Every entry that follows should be written out again exactly.
+++ PROVIDED DATA
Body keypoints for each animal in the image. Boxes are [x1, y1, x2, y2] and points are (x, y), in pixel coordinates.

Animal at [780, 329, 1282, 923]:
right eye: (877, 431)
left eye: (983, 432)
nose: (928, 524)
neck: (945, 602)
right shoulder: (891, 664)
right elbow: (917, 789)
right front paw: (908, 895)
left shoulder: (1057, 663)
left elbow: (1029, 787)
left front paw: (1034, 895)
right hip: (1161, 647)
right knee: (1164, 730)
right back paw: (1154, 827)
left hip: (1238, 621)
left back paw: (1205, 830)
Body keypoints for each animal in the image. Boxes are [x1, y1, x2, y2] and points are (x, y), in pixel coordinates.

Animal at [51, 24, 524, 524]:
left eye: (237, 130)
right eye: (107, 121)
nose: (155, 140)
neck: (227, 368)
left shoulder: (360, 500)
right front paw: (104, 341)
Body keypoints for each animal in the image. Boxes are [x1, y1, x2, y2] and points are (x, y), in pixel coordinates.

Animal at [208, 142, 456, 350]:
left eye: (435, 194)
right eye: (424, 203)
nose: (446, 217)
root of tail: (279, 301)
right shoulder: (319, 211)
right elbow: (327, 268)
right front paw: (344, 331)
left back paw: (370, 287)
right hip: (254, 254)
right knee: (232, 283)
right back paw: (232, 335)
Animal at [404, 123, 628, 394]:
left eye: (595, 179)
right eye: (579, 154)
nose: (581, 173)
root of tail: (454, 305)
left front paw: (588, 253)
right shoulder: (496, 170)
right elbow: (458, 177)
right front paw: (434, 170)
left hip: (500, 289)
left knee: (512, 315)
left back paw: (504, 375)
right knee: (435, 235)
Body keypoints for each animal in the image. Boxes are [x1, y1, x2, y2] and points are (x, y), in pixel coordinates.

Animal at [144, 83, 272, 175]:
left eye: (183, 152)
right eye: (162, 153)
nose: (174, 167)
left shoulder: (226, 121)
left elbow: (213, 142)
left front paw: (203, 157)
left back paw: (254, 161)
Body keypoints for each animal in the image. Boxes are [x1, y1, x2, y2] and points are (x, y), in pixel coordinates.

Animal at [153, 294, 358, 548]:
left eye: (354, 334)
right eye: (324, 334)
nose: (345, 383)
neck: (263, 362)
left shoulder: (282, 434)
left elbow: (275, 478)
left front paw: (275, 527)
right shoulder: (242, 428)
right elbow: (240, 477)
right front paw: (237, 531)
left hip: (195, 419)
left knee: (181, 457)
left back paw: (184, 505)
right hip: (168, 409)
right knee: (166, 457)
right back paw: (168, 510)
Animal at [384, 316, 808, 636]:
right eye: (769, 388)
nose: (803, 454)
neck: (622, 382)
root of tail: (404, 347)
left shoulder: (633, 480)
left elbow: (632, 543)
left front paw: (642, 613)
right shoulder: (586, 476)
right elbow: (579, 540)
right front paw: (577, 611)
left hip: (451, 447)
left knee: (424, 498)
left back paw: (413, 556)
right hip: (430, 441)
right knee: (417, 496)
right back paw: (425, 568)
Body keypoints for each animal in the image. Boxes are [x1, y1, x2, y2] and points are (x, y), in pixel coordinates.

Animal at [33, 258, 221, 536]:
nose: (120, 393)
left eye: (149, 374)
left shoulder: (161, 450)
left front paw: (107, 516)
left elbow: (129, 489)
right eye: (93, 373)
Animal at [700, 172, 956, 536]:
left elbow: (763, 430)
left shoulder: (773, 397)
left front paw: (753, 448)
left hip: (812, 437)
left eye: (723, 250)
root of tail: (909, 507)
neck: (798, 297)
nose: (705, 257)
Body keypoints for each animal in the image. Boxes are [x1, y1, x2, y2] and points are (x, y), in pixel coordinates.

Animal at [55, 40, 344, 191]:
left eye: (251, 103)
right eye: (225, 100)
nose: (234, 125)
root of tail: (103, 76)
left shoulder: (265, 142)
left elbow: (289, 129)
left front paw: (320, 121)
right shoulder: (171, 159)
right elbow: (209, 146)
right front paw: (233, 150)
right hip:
++++++
▶ _RESULT OF THE TASK_:
Body keypoints for each animal in the image. Boxes are [x1, y1, x2, y2] and points are (x, y), in pixel coordinates.

Animal at [780, 329, 1282, 923]:
right eye: (877, 431)
left eye: (983, 432)
nose: (928, 524)
neck: (945, 602)
right shoulder: (891, 664)
right elbow: (917, 789)
right front paw: (908, 895)
left shoulder: (1057, 663)
left elbow: (1029, 787)
left front paw: (1034, 895)
right hip: (1161, 647)
right knee: (1164, 730)
right back paw: (1154, 827)
left hip: (1238, 621)
left back paw: (1205, 830)
Body keypoints for each animal in the image. Boxes are [x1, y1, x2, y2] and points are (x, y), in pixel coordinates.

Animal at [51, 24, 524, 524]:
left eye: (237, 130)
right eye: (107, 121)
nose: (155, 140)
neck: (227, 368)
left shoulder: (360, 500)
right front paw: (104, 341)
Body keypoints for each animal in the image. Boxes are [x1, y1, x2, y2] and points are (x, y), in pixel coordinates.

Animal at [208, 142, 456, 350]:
left eye: (435, 194)
right eye: (424, 203)
nose: (446, 217)
root of tail: (279, 301)
right shoulder: (319, 211)
right elbow: (327, 268)
right front paw: (344, 331)
left back paw: (370, 287)
right hip: (254, 254)
right knee: (232, 283)
right back paw: (232, 335)
Animal at [404, 123, 628, 394]:
left eye: (595, 179)
right eye: (579, 154)
nose: (581, 173)
root of tail: (454, 305)
left front paw: (588, 253)
right shoulder: (496, 170)
right elbow: (458, 177)
right front paw: (434, 170)
left hip: (500, 289)
left knee: (512, 315)
left back paw: (504, 375)
right knee: (435, 235)
Body keypoints for each animal in the image. Boxes are [x1, y1, x2, y2] and points are (x, y), in pixel coordinates.

Animal at [144, 83, 272, 175]:
left eye: (183, 152)
right eye: (162, 153)
nose: (174, 167)
left shoulder: (226, 121)
left elbow: (213, 142)
left front paw: (203, 157)
left back paw: (254, 161)
Body keypoints for each animal in the image. Boxes are [x1, y1, x2, y2] and points are (x, y), in pixel coordinates.

Animal at [153, 294, 358, 548]:
left eye: (354, 334)
right eye: (324, 334)
nose: (345, 383)
neck: (263, 362)
left shoulder: (282, 434)
left elbow: (275, 478)
left front paw: (275, 527)
right shoulder: (242, 428)
right elbow: (240, 477)
right front paw: (237, 531)
left hip: (195, 419)
left knee: (181, 457)
left back paw: (184, 505)
right hip: (168, 409)
right knee: (166, 457)
right back paw: (168, 510)
Animal at [384, 316, 808, 636]:
right eye: (769, 388)
nose: (803, 454)
neck: (622, 382)
root of tail: (404, 347)
left shoulder: (633, 480)
left elbow: (632, 543)
left front paw: (642, 613)
right shoulder: (586, 476)
right elbow: (579, 540)
right front paw: (577, 611)
left hip: (451, 447)
left knee: (424, 498)
left back paw: (413, 556)
right hip: (430, 441)
right knee: (417, 496)
right back paw: (425, 568)
Body keypoints for each animal in the image. Boxes are [x1, y1, x2, y2] and points are (x, y), in pixel coordinates.

Animal at [33, 258, 221, 536]:
nose: (120, 393)
left eye: (149, 374)
left shoulder: (161, 450)
left front paw: (107, 516)
left elbow: (129, 489)
right eye: (93, 373)
Animal at [700, 172, 956, 536]:
left elbow: (763, 430)
left shoulder: (773, 397)
left front paw: (753, 448)
left hip: (812, 437)
left eye: (723, 250)
root of tail: (909, 507)
neck: (798, 297)
nose: (705, 257)
Body keypoints for each animal in the image. Boxes are [x1, y1, x2, y2] and points are (x, y), in pixel coordinates.

Animal at [55, 40, 344, 191]:
left eye: (251, 103)
right eye: (225, 100)
nose: (234, 125)
root of tail: (103, 76)
left shoulder: (265, 142)
left elbow: (289, 129)
left front paw: (320, 121)
right shoulder: (171, 159)
right elbow: (209, 146)
right front paw: (233, 150)
right hip:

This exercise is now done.